SGLang is one of the most widely deployed open-source inference runtimes of 2026. The –enable-custom-logit-processor flag is recommended by the project’s documentation for serving two of the most popular open-weights models in active use (DeepSeek-R1 and GLM-4), and the official deployment guides bind the server to all interfaces. The intersection of those facts is a meaningful population of internet-facing SGLang deployments running with the vulnerable feature enabled. An attacker who reaches such a deployment gets:

  • Code execution as the inference process user – typically root in containerised home-lab setups, more frequently an unprivileged service account in production but with GPU and model-weight access in either case.
  • Read access to the loaded model weights, including proprietary fine-tunes.

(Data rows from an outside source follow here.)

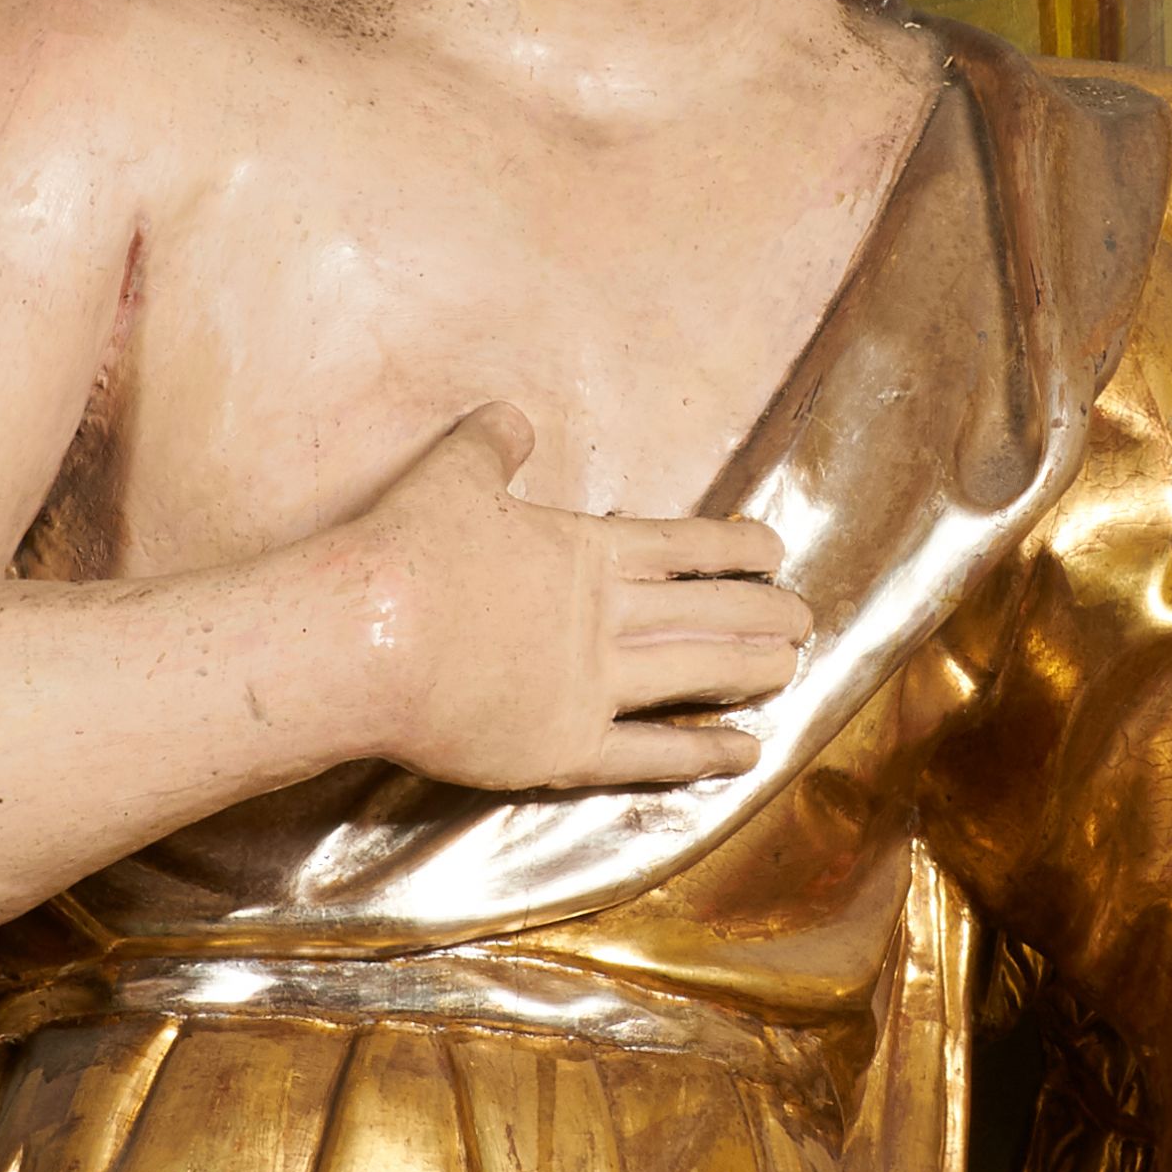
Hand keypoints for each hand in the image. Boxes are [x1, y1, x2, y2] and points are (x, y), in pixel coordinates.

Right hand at [336, 402, 809, 789]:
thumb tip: (511, 417)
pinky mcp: (563, 747)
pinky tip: (748, 753)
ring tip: (792, 668)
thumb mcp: (452, 474)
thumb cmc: (405, 550)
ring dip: (748, 671)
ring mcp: (590, 686)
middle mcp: (603, 618)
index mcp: (585, 552)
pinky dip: (702, 755)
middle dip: (760, 613)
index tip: (775, 550)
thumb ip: (492, 445)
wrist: (366, 637)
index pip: (682, 546)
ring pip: (693, 674)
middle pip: (704, 611)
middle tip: (805, 617)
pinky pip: (650, 755)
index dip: (733, 547)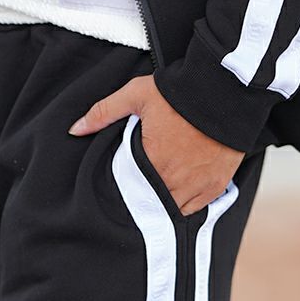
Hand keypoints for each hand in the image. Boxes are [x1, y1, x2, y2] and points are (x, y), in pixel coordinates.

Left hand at [68, 75, 244, 215]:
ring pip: (176, 210)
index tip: (124, 188)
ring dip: (166, 204)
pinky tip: (181, 191)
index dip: (127, 193)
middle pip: (153, 204)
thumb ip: (103, 113)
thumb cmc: (178, 92)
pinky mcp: (217, 184)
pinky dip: (189, 203)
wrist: (224, 90)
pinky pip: (199, 206)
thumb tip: (74, 129)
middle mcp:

For research labs running unreleased models, this is the worst-case data exposure.
  • A foothold on a GPU-bearing host, which has independent value beyond the model: GPUs in cloud regions are scarce, and inference clusters are an attractive launchpad for unauthorised compute (e.g. mining, distributed-training freeloading).
  • A trust-boundary pivot. Inference servers are commonly placed inside an internal network segment trusted by orchestration and observability stacks. Code execution on the inference worker is frequently code execution on something else’s allow-list.

Final Takeaways

CVE-2026-7304 is the third entry in what is now a clearly recognisable 2025-2026 pattern: open-source AI infrastructure – inference runtimes, robotics SDKs, distributed-serialization frameworks – shipping pickle/dill/cloudpickle.loads on attacker-reachable HTTP endpoints as a feature, behind a flag that the project’s own docs tell you to flip on. CVE-2025-61622 (PyFory) was the same shape: a “compatibility fallback” that quietly piped attacker bytes into pickle.Unpickler.load. CVE-2026-25874 (LeRobot) was the same shape: a robotics model registry that loaded arbitrary pickles. The lesson is the same every time: pickle and its supersets are not serialization formats; they are sandboxed code-execution VMs that happen to round-trip Python objects. If an attacker can supply the bytes, the attacker can supply the code. The only safe fix is to remove the sink and replace the feature with a registry, a signature, or both. Until SGLang ships that fix, the only safe operator action is to drop the flag.